INTELLIGENT COMMENT AND INSIGHT INTO THE LATEST GLOBAL INDUSTRY MARKET TRENDS

august

26th

by Tijana Ignjatovic

Is drug lifecycle management the answer to the $100billion question?

As competitive pressure from the post-patent-expiry entry of generics and new brands onto the market mounts, drug product lifecycles are becoming shorter and shorter with lower peak sales – a double edged sword for pharmaceutical companies. In fact, products worth more than $100 billion in sales (1) will be going off-patent and subject to generic incursion between 2008 and 2012. Thus, effective lifecycle management is becoming a must for pharma companies looking to maximize the return on their considerable investment.

However, it is becoming increasingly difficult for pharma companies to do so with their current lifecycle management strategies. With the growing pressures of cost containment, only those strategies that satisfy payers, physicians and patients by meeting a true unmet therapeutic need will ultimately be successful in the future. Consequently, the development of reformulation and fixed dose combination products will become less and less popular strategies as success becomes more difficult to achieve.

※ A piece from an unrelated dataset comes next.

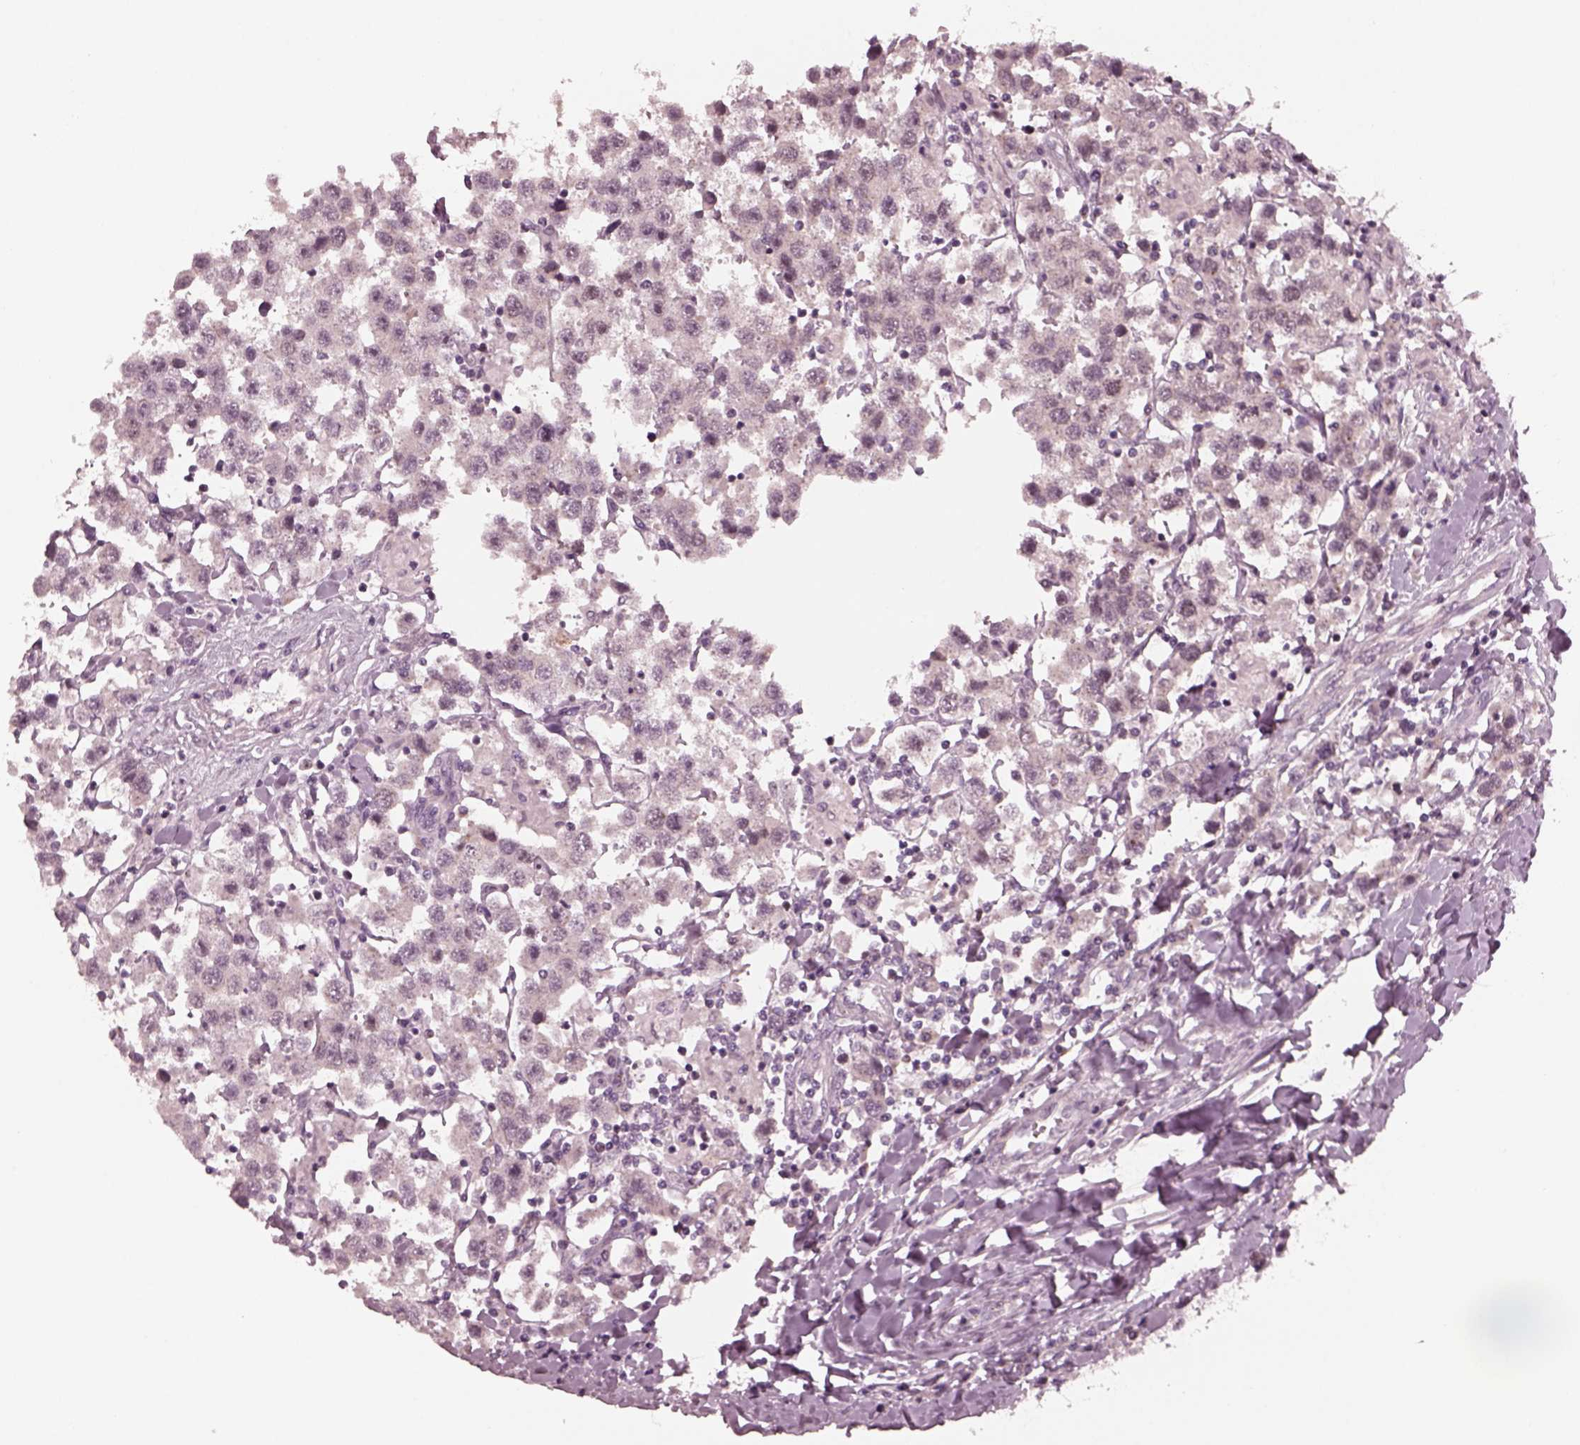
{"staining": {"intensity": "negative", "quantity": "none", "location": "none"}, "tissue": "testis cancer", "cell_type": "Tumor cells", "image_type": "cancer", "snomed": [{"axis": "morphology", "description": "Seminoma, NOS"}, {"axis": "topography", "description": "Testis"}], "caption": "IHC histopathology image of human testis seminoma stained for a protein (brown), which displays no staining in tumor cells.", "gene": "SAXO1", "patient": {"sex": "male", "age": 45}}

Product lifecycles are becoming shorter for a number of reasons, a situation that is compounded by a dearth of new products needed to replace lost revenues. Thus lifecycle management strategies that prolong the patent-protected life of a drug have been propelled to the top of the agenda for many brand managers.

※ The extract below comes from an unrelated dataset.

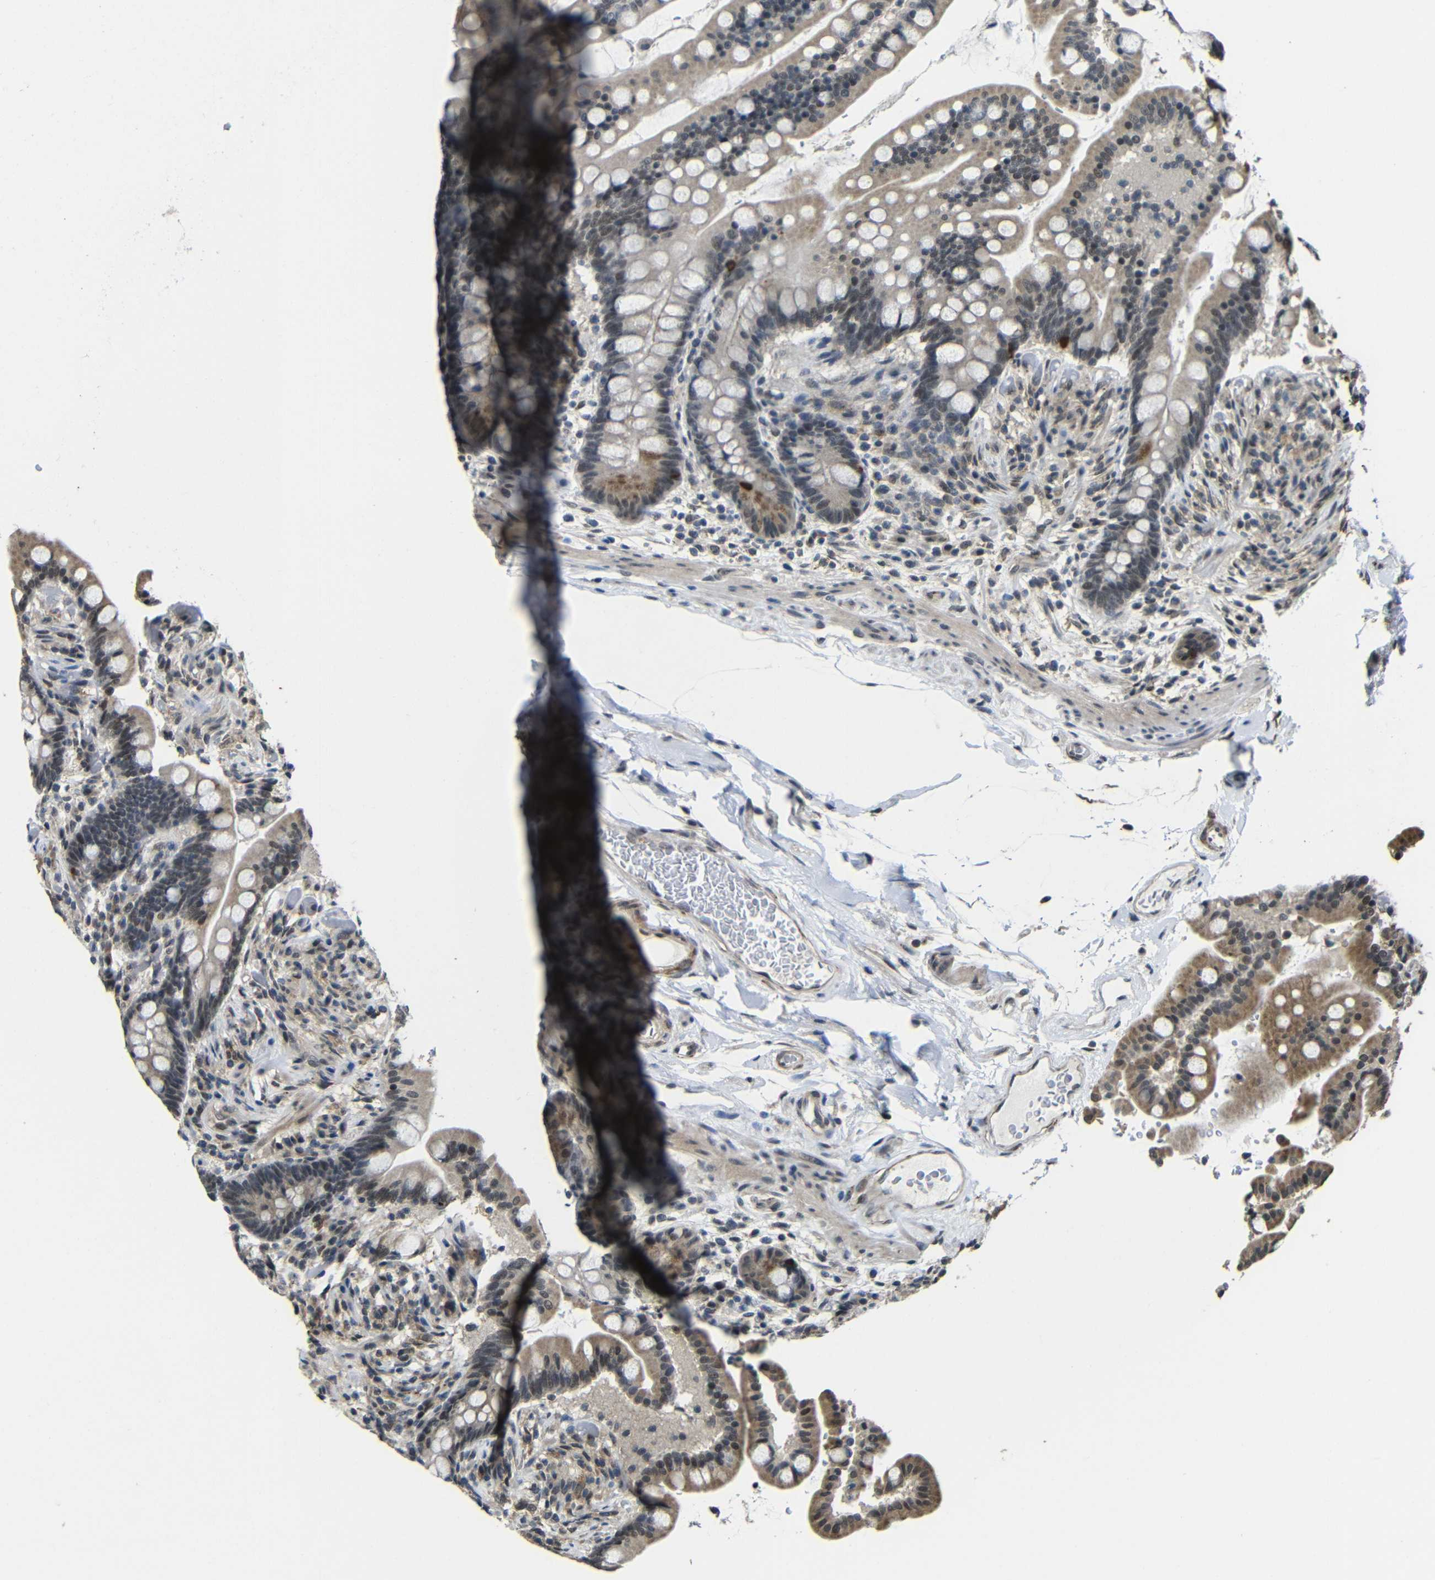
{"staining": {"intensity": "moderate", "quantity": ">75%", "location": "nuclear"}, "tissue": "colon", "cell_type": "Endothelial cells", "image_type": "normal", "snomed": [{"axis": "morphology", "description": "Normal tissue, NOS"}, {"axis": "topography", "description": "Colon"}], "caption": "DAB immunohistochemical staining of unremarkable human colon displays moderate nuclear protein staining in about >75% of endothelial cells. (brown staining indicates protein expression, while blue staining denotes nuclei).", "gene": "FAM172A", "patient": {"sex": "male", "age": 73}}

While strategies such as the development of reformulation products have been successful in the past, growing payer scrutiny is limiting their success under current market dynamics. Only those products offering significant improvement over the original therapy in terms of not only patient compliance and convenience, but also therapeutic outcomes are likely to receive desired pricing and reimbursement terms.

However, not all markets are the same. In countries with less mature generics markets, such as France, Italy and Spain, there is a greater opportunity for traditional developmental lifecycle management strategies to succeed: with lower generic erosion post-patent expiry and general physician and patient distrust of generics, reformulations and fixed dose combination drugs are much more likely to achieve high uptake than in the UK and Germany.

While the US has generally been the prime market for the launch of reformulated products, payers are increasingly looking to cut costs and physicians are becoming more cynical regarding the advantages such line extensions bring to patients. Consequently, reformulated products are finding it harder to achieve higher uptake, and with the drop after cheaper generics enter the market resulting from patients being switched onto generics, the impact they have on protecting brand franchise sales is diminishing.